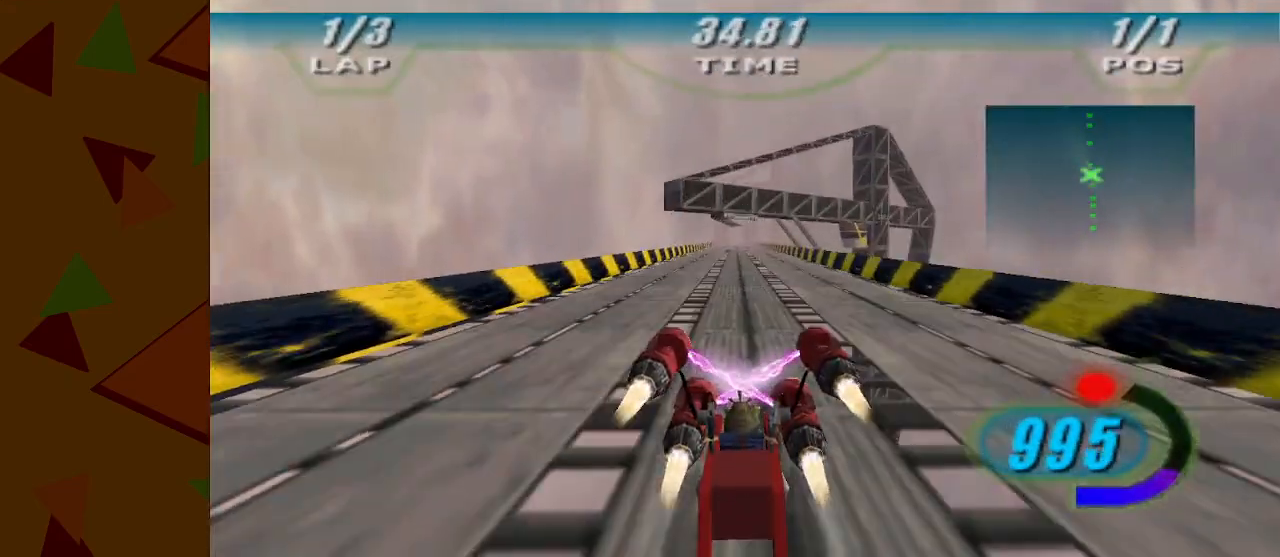
{"buttons": ["A"], "left_stick": "center", "events": []}
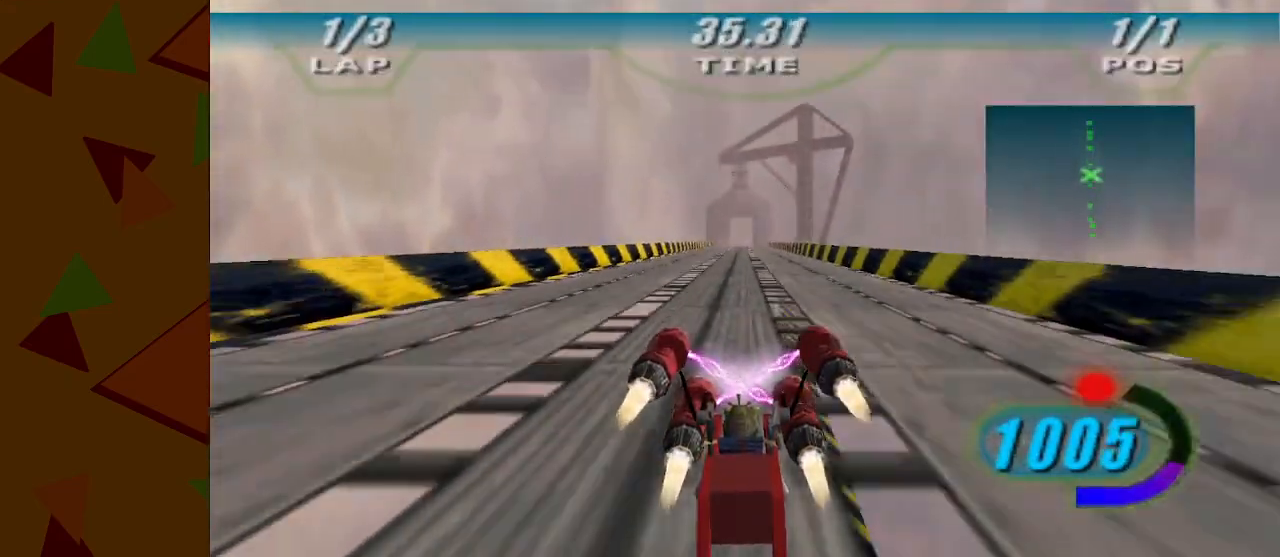
{"buttons": ["A"], "left_stick": "center", "events": []}
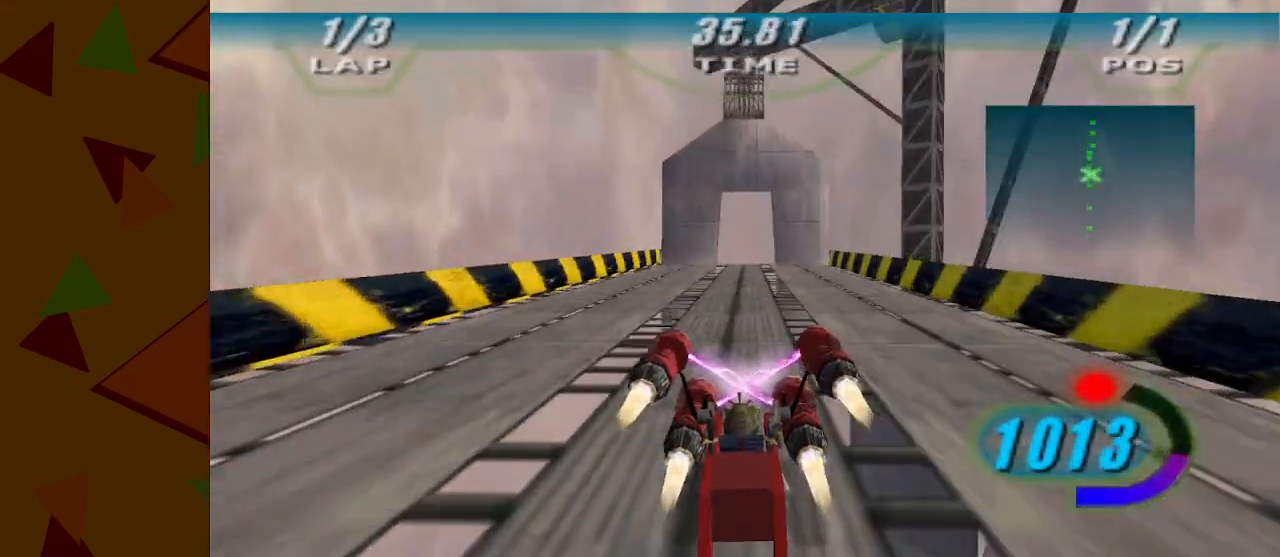
{"buttons": ["A"], "left_stick": "center", "events": []}
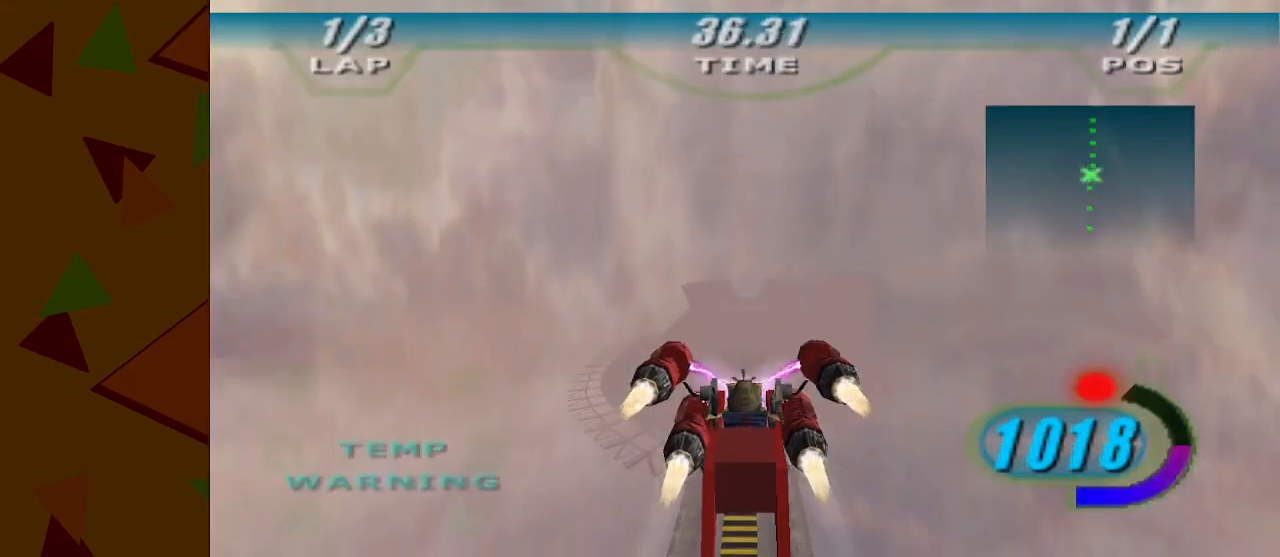
{"buttons": ["A"], "left_stick": "center", "events": []}
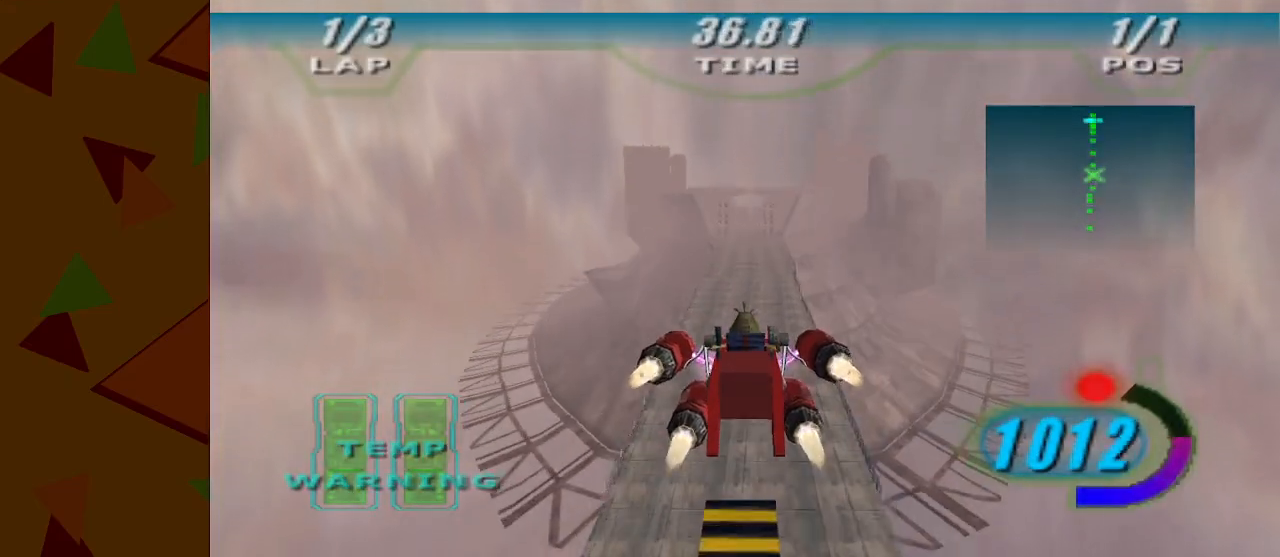
{"buttons": ["A"], "left_stick": "center", "events": []}
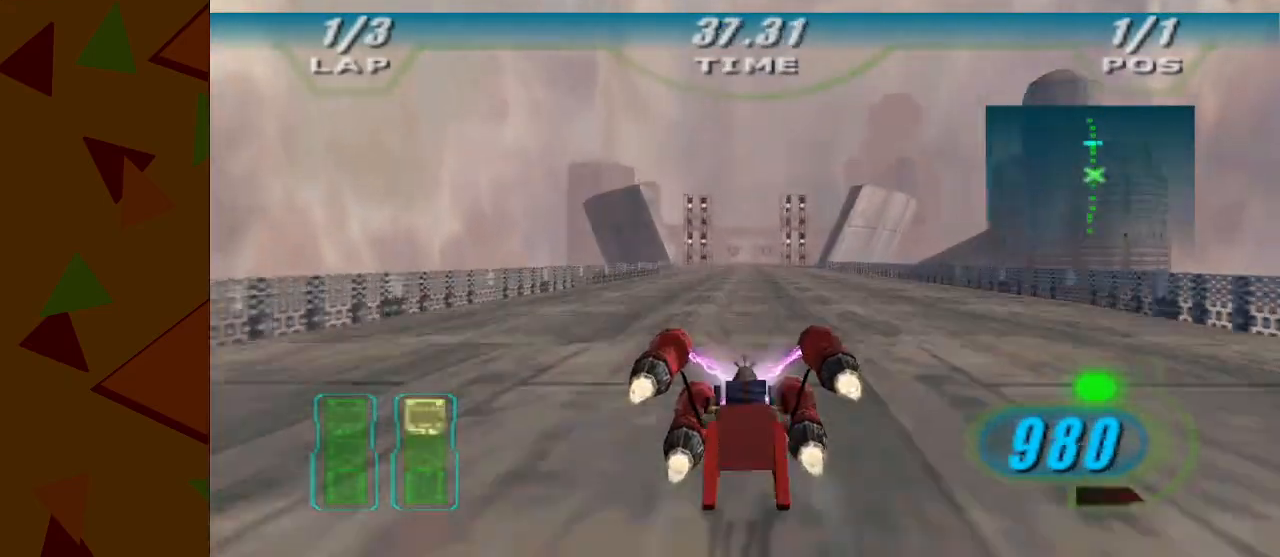
{"buttons": ["A"], "left_stick": "center", "events": []}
# # # # #
Nothing but the pictures may be dropped as you repeat the listing above exactly.

{"buttons": ["A"], "left_stick": "center", "events": []}
{"buttons": ["A"], "left_stick": "center", "events": []}
{"buttons": ["A"], "left_stick": "center", "events": []}
{"buttons": ["A"], "left_stick": "center", "events": []}
{"buttons": ["A"], "left_stick": "center", "events": []}
{"buttons": ["A"], "left_stick": "center", "events": []}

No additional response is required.